'''

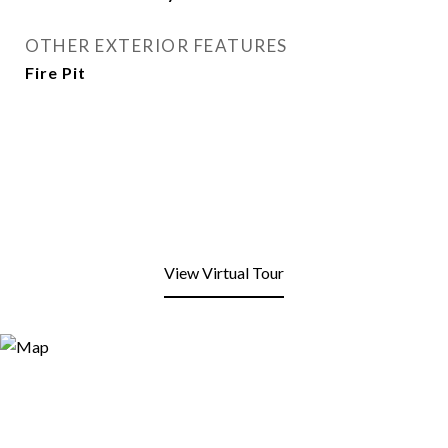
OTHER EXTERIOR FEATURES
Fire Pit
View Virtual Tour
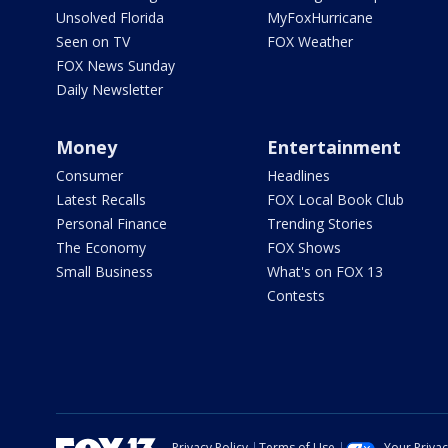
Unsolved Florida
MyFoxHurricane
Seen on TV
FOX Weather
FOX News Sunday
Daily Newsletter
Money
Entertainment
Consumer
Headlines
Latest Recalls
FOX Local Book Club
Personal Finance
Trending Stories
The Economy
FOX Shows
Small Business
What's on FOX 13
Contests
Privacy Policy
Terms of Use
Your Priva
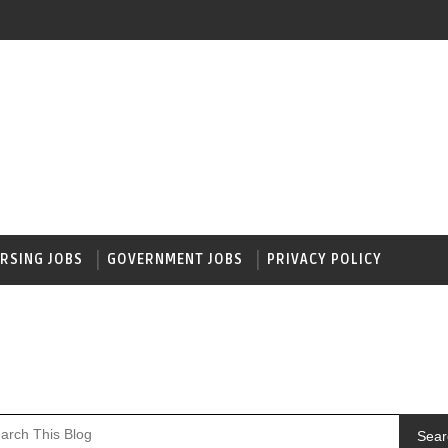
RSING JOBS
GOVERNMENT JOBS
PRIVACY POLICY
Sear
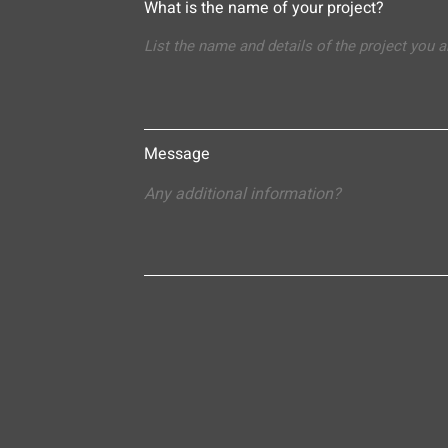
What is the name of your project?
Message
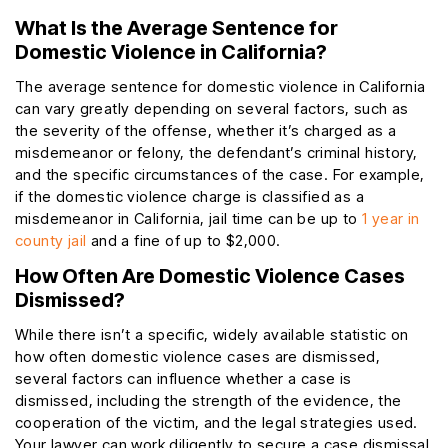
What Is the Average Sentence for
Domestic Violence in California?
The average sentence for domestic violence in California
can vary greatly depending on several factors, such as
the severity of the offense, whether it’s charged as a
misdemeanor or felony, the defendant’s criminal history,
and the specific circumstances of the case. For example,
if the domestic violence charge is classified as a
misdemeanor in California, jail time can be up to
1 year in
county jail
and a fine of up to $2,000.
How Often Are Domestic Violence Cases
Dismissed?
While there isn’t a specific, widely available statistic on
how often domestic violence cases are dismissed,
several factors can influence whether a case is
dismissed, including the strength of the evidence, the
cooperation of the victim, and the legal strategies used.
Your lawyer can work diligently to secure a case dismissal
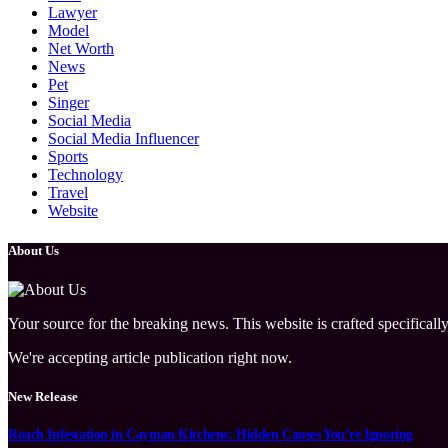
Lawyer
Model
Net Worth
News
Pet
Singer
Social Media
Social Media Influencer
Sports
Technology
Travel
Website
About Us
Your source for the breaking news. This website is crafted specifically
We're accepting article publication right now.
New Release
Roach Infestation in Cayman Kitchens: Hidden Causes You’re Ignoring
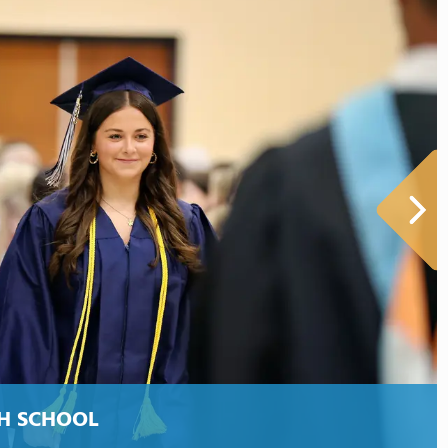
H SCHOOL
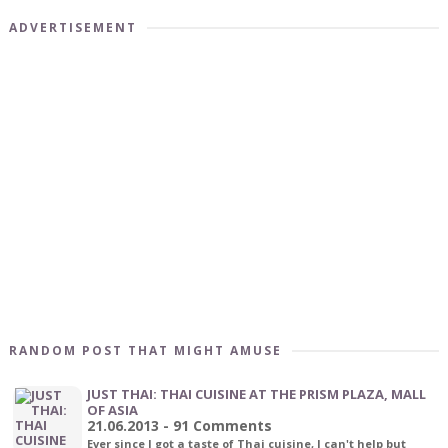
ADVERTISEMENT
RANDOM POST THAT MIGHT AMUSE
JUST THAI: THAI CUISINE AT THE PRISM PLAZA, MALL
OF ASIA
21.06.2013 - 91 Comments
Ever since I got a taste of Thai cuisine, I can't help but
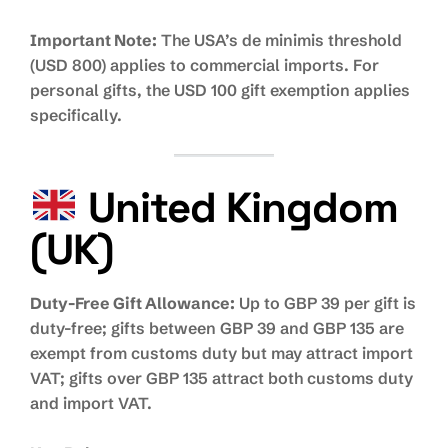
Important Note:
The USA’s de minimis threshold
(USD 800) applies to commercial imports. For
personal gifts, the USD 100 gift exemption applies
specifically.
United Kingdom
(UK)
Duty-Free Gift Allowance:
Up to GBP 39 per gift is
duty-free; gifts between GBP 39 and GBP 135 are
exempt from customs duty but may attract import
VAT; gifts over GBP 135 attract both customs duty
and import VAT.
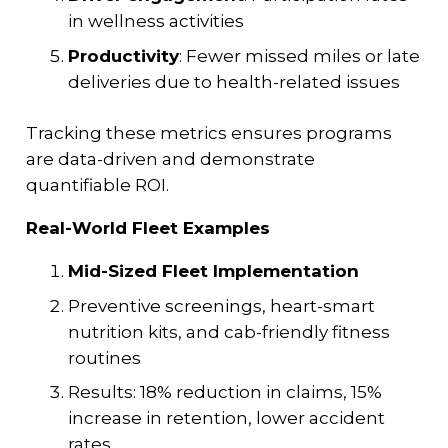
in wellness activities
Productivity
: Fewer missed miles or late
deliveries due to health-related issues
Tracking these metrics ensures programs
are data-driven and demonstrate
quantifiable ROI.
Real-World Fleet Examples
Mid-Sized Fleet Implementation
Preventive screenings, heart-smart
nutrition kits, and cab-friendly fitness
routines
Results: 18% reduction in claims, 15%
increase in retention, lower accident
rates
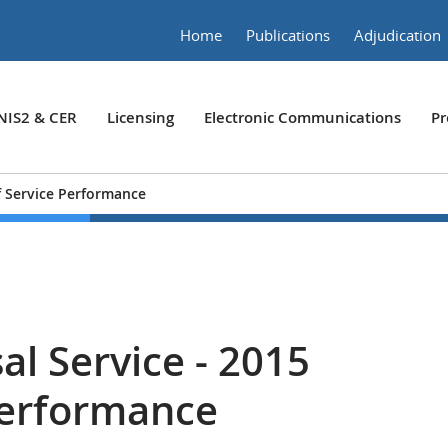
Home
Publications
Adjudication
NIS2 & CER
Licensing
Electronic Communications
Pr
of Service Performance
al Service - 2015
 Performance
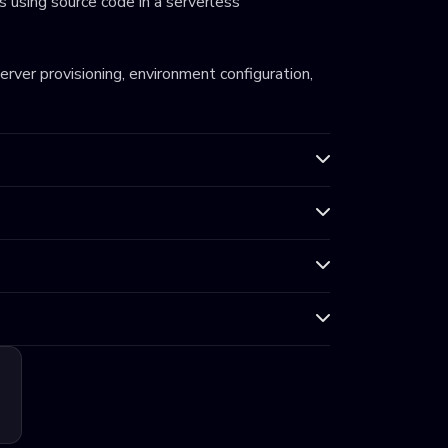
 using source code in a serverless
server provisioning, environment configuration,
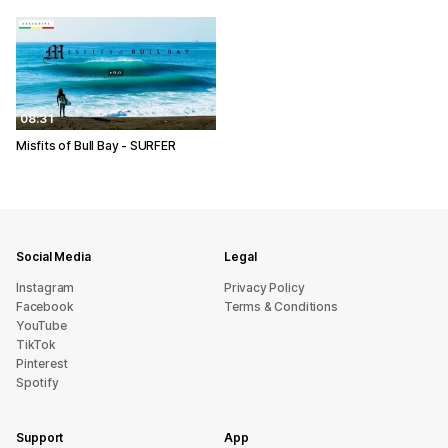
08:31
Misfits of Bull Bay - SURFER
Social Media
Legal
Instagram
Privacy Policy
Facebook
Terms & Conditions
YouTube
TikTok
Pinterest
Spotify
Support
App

'''

• _WHAT YOU HAVE TO DO_
Quote the text of the data from its first line through the line that contains "View Virtual Tour", including that line. Leave the pictures out.

• _TASK RESPONSE_
OTHER EXTERIOR FEATURES
Fire Pit
View Virtual Tour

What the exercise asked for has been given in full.